Because, when you assert that "there isn't sufficient evidence to back
up the claim that Don's dog dish exists or doesn't exist when Don
walks out of the room," that strikes me as an absurdly high bar for
sufficiency in evidence. My route through is to suppose that the
evidence for New York and the evidence for dog dishes come from
the same general area (first-person sincere reporting), and the fact
that only two people have ever experienced Don's dog dish versus
the billions that have experienced New York should not persuade
Don or Chris that they should doubt the dog dish's existence more
than New York. That seems almost like the reverse of the sentiment
implanted in Pirsig's texts, which emphasizes direct experience over
indirect testimony, meaning that even though Don's never been to
New York, he has directly experienced his dog's dish, so isn't that
something he shouldn't discount even though he's only one of two?

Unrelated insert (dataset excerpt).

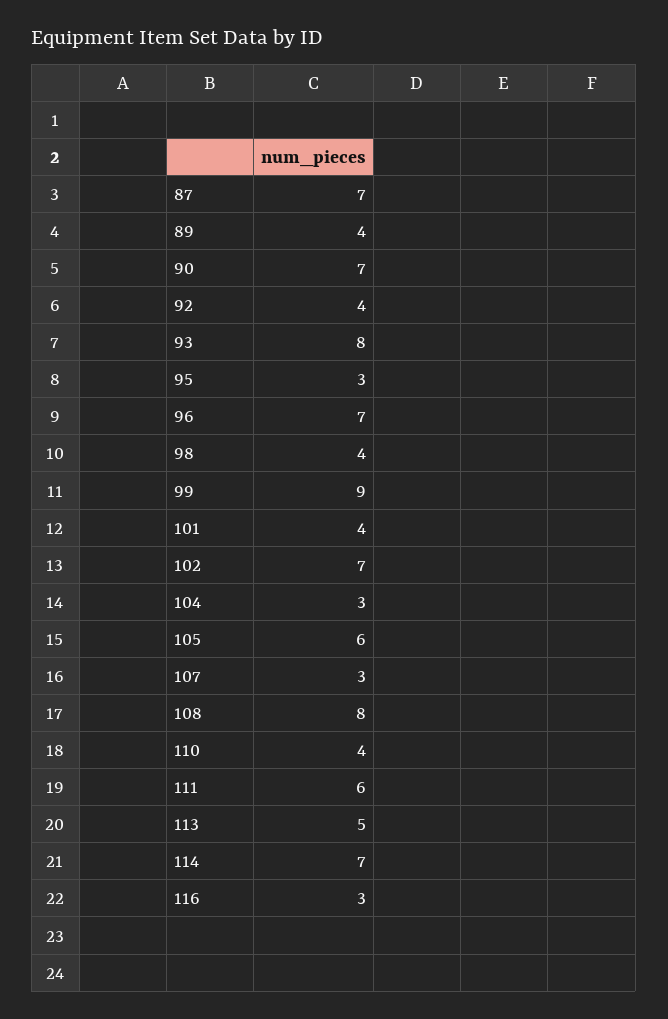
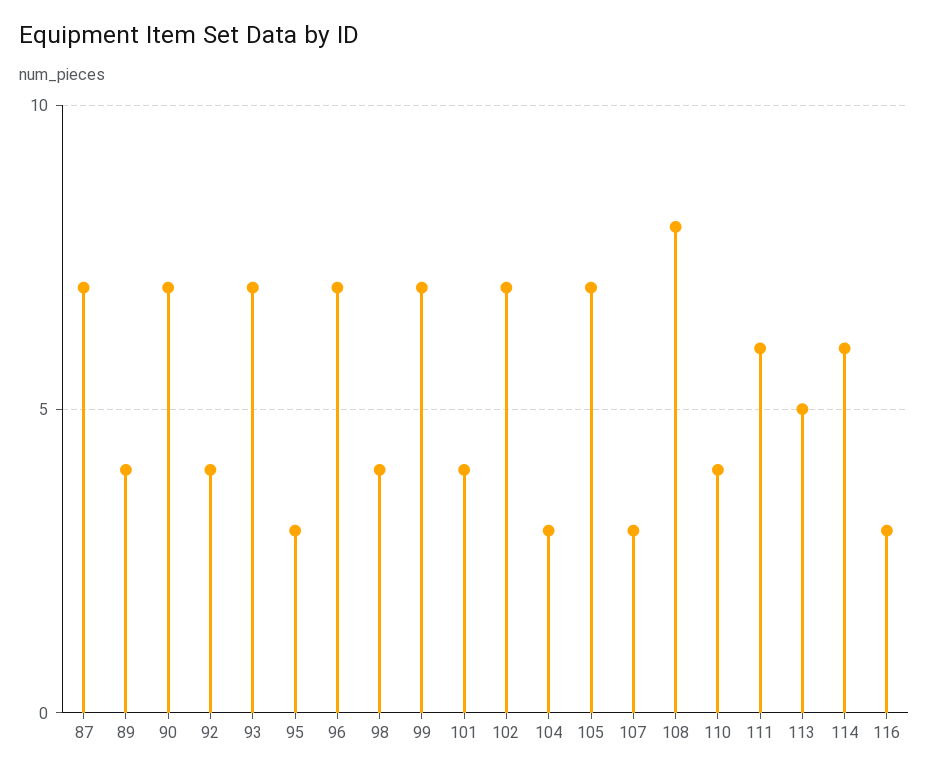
93: 8 -> 7
99: 9 -> 7
105: 6 -> 7
114: 7 -> 6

Think of what you said on the analogy of how many people directly
experience mystical enlightenment. Pirsig's saying we _should_
include in our account of reality experiences that only a low volume
of people have experienced--and you should particularly do so if
you're one of the few.
Dan said:
And no... you telling me that this was an actual conversation doesn't
make imaginary dog dishes any more like New York City. It only tells
me that you and Don and Chris have presupposed a fallacy and then
discussed the viability of it... it would be like me and John and Marsha
presupposing elephants can dance and then discussing whether or
not they do the tango. These are low quality intellectual patterns that
point to the confusion that arises when we take for granted imaginary
things like trees falling in forests when no one is around.
Matt:
I find this bizarre. For, unlike the presupposition in dancing elephants,
dog dishes _do_, in the world I comfortably and successfully negotiate,
exist after I leave the room. Where's the fallacy in thinking that most
spatiotemporal objects that aren't loci of motor functions will remain
where you left them?
Matt said:
If this hasn't been the block, then I have no idea why you have more
reason to think that New York is a higher quality idea than Don's dog
dish.
Dan said:
I hope I've answered that... there is more evidence... and in a
value-centered reality ideas supported by evidence are of higher
quality than are presuppositions lacking evidence.
Matt:
I hope I've articulated why I still have no idea why you think there's
more evidence for New York than dog dishes.